I think the eltype recursion is mixing up with tuples in there. It's this line of code:
https://github.com/SciML/RecursiveArrayTools.jl/blob/master/src/array_partition.jl#L35
I think the issue here is we need to more cleanly define what the bottom is: i.e. is ap[4] == 5 or ap[4] == (5,6)?
julia> ap = ArrayPartition([[1,2]], [3,4], [(5,6)])
([[1, 2]], [3, 4], [(5, 6)])
julia> ap[4]
(5, 6)
Currently it recurses the eltype definition there but does not recurse the vector definition, so that's the disconnect. I.e. should ap = ArrayPartition([[1,2]], [3,4], [ArrayPartition(5,6)]) give a different vector form? Currently this case is left undefined in ArrayPartition's definition so it does something but it doesn't do something sensible.
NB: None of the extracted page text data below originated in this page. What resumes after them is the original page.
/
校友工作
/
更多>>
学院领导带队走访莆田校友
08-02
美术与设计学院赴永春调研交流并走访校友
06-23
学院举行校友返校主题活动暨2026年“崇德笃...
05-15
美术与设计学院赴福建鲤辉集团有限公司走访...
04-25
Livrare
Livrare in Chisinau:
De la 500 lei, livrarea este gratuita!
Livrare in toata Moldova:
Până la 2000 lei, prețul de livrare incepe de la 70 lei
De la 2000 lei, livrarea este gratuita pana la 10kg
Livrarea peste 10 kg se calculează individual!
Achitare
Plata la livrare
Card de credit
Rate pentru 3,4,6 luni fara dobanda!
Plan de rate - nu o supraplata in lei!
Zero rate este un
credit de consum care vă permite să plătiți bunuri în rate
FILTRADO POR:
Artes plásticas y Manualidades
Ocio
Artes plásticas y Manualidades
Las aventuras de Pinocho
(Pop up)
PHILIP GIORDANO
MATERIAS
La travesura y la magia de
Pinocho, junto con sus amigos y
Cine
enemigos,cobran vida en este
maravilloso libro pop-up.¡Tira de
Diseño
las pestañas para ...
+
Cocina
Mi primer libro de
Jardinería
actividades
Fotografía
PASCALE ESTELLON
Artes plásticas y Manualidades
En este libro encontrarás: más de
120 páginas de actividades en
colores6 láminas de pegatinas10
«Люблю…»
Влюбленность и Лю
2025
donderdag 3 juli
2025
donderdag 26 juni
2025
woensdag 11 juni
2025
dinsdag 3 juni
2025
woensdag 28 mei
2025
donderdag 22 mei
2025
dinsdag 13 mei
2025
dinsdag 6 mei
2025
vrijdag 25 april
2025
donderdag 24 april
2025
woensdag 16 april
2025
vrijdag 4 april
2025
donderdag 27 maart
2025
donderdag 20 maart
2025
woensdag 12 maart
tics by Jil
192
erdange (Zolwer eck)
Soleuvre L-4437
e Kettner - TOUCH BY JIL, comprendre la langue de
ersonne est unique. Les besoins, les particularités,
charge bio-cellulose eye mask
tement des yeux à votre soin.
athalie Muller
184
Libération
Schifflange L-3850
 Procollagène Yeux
There's a few solutions I see for this:
- Change the indexing to implicitly recurse collections. This is naturally hard though because "what is a collection" can be hard to asess.
- Keep the indexing the same and fix the element type.
- Error if a collection is passed in as an element, telling people that if they wish to recurse collections they should make them ArrayPartitions.
It sounds like 2 would be the least breaking here, and what people would expect?
I believe that support for better recursive arrays/nesting is a separate issue and deserves its own discussion. This particular issue is about the discrepancy between the eltype declaration and the actual type generated by iterating over the collection. Specifically, the eltype declares a different type than what is produced during iteration. As demonstrated in the original example where eltype declares Float64, but iteration returns Int. Nested collections were just an extreme example of such discrepancy, but this issue occurs even without nested collections.
This violation of the assumption that iterating the collection returns elements of eltype can cause errors (or silently produce incorrect results??) in other libraries (e.g., ForwardDiff).
If this behavior is intentional, it should at least be documented. However, it might be a bug, and eltype should perhaps be Union{Float64, Int} instead or Real. Alternatively, the iteration (and getindex) could explicitly perform type conversion with convert.
@oscardssmith do you have thoughts on this?
I think the simplest solution would be to do promotion on access or setindex. not fully sure what the implications would be though
I think that's reasonable. Can you give it a shot?